Эрнст Львович искренне обижался, сопел и отходил, потирая ладонью влажную лысину. Ему было сорок пять лет, он был толст, подобно Санчо Пансе, и понимал действительность сложно, как карнавальное шествие распаленных греховными желаниями женщин. Эрнст Львович неоднократно бросал свою жену и пятерых детей, будущих закройщиков, но каждый раз возвращался с повинной и бывал помилован. Жена его, татарка, обожала смотреть на его многодумное лицо, более подходящее какому–нибудь древнему философу или библейскому пророку, и жадно таяла от прикосновения его пухлых сильных искусных рук. По ателье Эрнст Львович частенько, распарившись, расхаживал в шелковой майке, давая возможность заказчикам любоваться своими круглыми плечами, поросшими сплошь рыжим пухом.
— Наталка, — сказала Света в телефонную трубку, — Эрнст Львович сделал мне предложение.
— Какое?
— Глупая ты, Талка, господи, он же мужчина, красивый и толстый, а я женщина. Он хочет осчастливить меня законным браком.
— У него же есть жена.
— Ничего не значит.
Наташе невесело было продолжать треп, но она не позволяла себе расслабиться.
— Если не значит, то соглашайся.
— Он жирный и потный.
— Ничего не значит.
Светка немного посмеялась, потом строжайше повелела:
— Натали, собирайся и иди ко мне.
— Зачем?
— Зачем, зачем. Посидим, поохаем. Зачем еще.
— Говори правду.
— Ну, мальчишки придут кое–какие. Ты их знаешь. Егорка Карнаухов. Может, еще великий физик Мишка Кремнев. Помнишь, он в параллельном классе учился? Ушастый такой и малость придурошный. Ну, возможно, Эрнст Львович заглянет для представительства.
— Эрнст Львович? Ты что, Светка, серьезно, что ли?
— Милая Натали, тебе хорошо жить с твоими данными, а мне пора подумать о своем устройстве. Девушке уже восемнадцать стукнуло.
— Я сейчас приду.
Наташа повесила трубку и посмотрела на мать. Анна Петровна со вниманием выслушала весь разговор.

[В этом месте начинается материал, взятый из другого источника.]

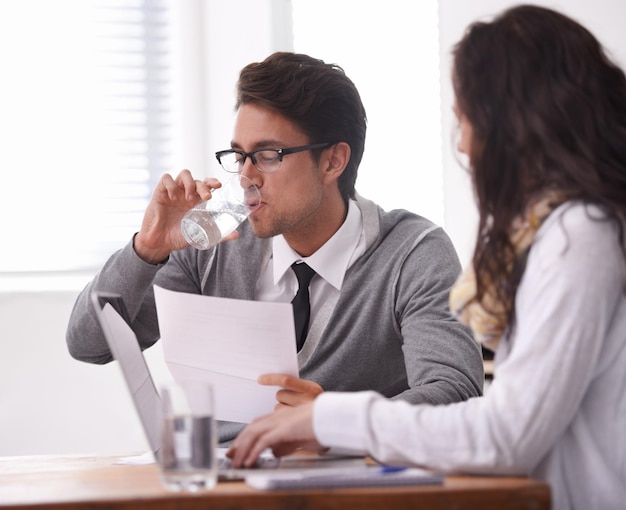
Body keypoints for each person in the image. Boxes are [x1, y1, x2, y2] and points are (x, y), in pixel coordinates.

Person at [226, 6, 626, 510]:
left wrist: (327, 419)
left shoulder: (580, 234)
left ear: (514, 124)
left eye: (466, 121)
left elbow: (505, 432)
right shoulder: (567, 231)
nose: (462, 143)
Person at [66, 51, 484, 444]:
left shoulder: (412, 253)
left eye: (267, 155)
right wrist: (148, 248)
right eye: (238, 155)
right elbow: (89, 345)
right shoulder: (212, 244)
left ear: (333, 161)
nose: (246, 176)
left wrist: (332, 423)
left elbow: (456, 394)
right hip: (225, 487)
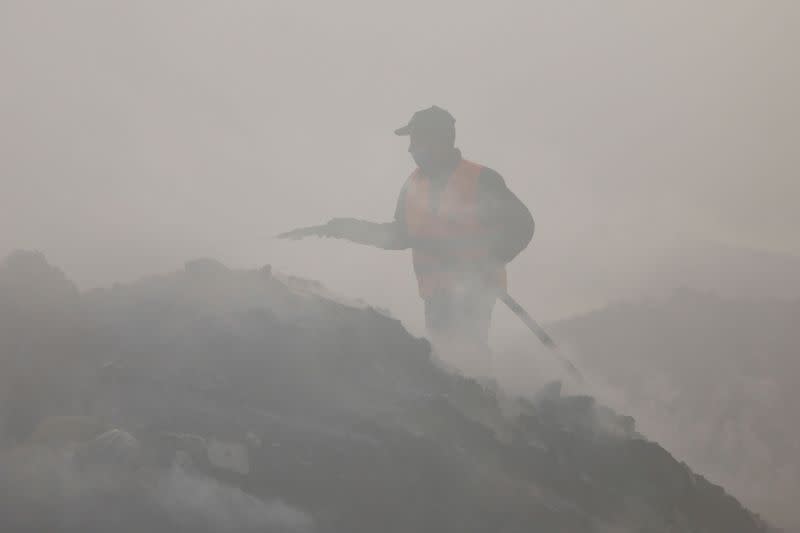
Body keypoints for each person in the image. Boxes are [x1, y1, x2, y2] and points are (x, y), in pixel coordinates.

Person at [280, 106, 534, 376]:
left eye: (417, 141)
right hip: (434, 291)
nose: (411, 149)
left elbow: (522, 225)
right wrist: (347, 228)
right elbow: (400, 235)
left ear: (439, 140)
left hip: (474, 288)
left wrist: (490, 259)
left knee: (469, 354)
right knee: (445, 358)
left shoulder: (481, 179)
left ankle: (489, 403)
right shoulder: (413, 185)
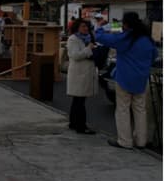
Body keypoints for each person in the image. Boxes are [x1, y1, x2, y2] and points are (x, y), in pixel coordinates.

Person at [96, 12, 156, 149]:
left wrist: (106, 26)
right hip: (141, 79)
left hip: (124, 78)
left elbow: (100, 36)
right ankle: (141, 141)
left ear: (126, 24)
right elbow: (154, 55)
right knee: (140, 110)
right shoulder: (147, 39)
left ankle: (125, 141)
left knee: (123, 109)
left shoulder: (124, 38)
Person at [65, 19, 98, 134]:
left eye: (87, 26)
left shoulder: (89, 38)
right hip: (78, 73)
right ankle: (81, 126)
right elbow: (75, 55)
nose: (85, 28)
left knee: (78, 100)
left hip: (86, 72)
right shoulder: (73, 39)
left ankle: (74, 123)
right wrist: (89, 48)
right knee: (79, 101)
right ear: (77, 27)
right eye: (83, 26)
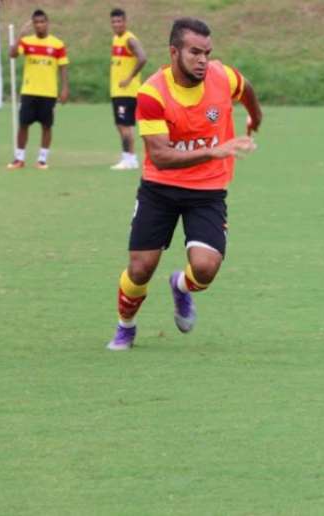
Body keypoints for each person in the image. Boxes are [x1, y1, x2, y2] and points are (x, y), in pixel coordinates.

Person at [107, 17, 262, 350]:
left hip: (207, 191)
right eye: (194, 52)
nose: (203, 60)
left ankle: (181, 286)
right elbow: (161, 156)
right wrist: (215, 150)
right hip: (159, 189)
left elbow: (245, 88)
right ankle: (126, 326)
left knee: (205, 270)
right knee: (140, 268)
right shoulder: (152, 93)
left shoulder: (222, 76)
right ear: (174, 52)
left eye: (207, 52)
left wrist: (255, 115)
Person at [7, 9, 69, 170]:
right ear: (33, 25)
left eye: (42, 22)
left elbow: (63, 67)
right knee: (23, 125)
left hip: (48, 93)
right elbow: (12, 54)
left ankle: (42, 159)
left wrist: (64, 89)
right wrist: (20, 35)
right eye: (36, 22)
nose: (39, 25)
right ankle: (19, 158)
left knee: (47, 126)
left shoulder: (57, 44)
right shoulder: (26, 41)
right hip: (29, 91)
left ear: (47, 23)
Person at [109, 7, 147, 170]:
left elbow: (143, 58)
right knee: (121, 125)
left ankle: (128, 159)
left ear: (125, 22)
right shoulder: (115, 39)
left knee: (125, 126)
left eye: (119, 21)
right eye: (113, 21)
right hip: (117, 91)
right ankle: (131, 158)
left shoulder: (129, 39)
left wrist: (129, 78)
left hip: (127, 91)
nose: (116, 24)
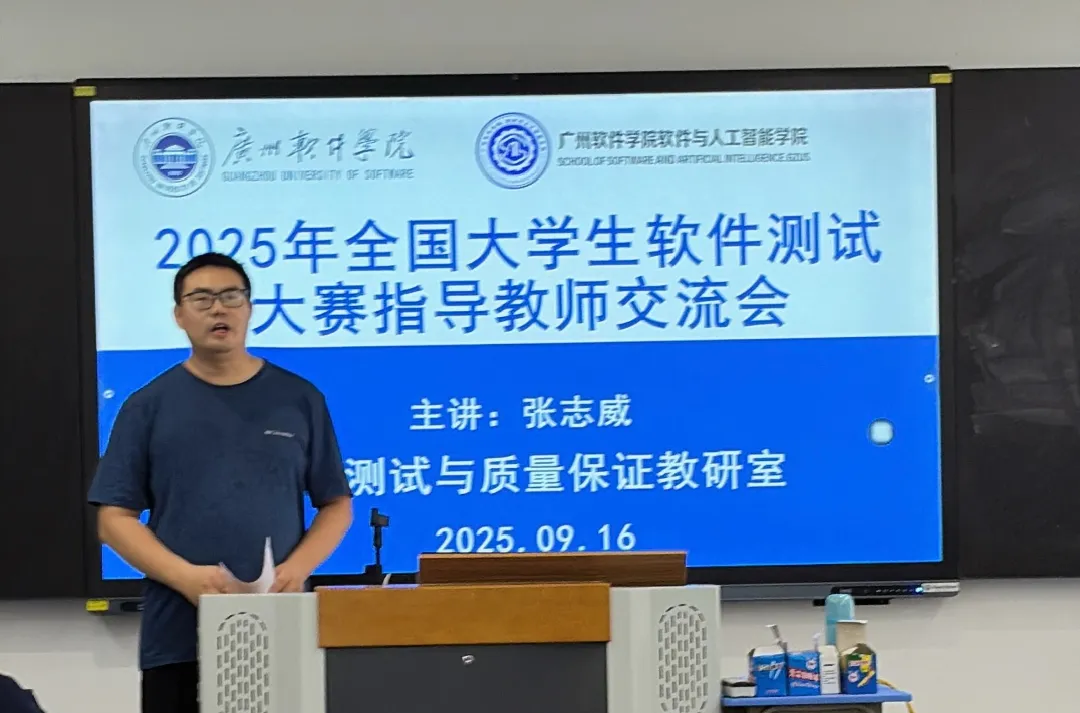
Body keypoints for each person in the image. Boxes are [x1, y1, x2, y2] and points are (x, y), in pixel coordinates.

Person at [88, 252, 354, 713]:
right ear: (179, 315)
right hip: (179, 635)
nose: (218, 309)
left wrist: (297, 569)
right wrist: (185, 577)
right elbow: (113, 519)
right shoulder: (147, 406)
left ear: (249, 309)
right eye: (202, 299)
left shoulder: (299, 398)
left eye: (231, 296)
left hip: (280, 627)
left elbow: (336, 503)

— Какой еще Эрнст Львович? — спросила она. — Дочка, ты в своем уме?
— Я в своем, а Светка не в своем. Я приму меры. Она у меня запляшет.
— Ас Геной вы сегодня разве не встречаетесь?
Наташа напружинилась, уперев руки в колени. Очень редко мать произносила это имя, очень редко и с непонятным выражением, выводившим Наташу из себя. Сейчас Анна Петровна спросила спокойно, как о человеке давно и хорошо знакомом. Это было что–то новое.
— Ты хочешь вызвать меня на откровенность, — тон у Наташи был подозрительным, — почему? Тебе же не нравится Афиноген. Он кажется тебе чудовищем, мамочка. Он и мне иногда кажется чудовищем, но без него я не могу, не могу! — Слезы подступили к Наташиным глазам, и голос осел. — Он околдовал меня, мамочка, опоил какой–то сладкой отравой. И я не хочу выздоравливать.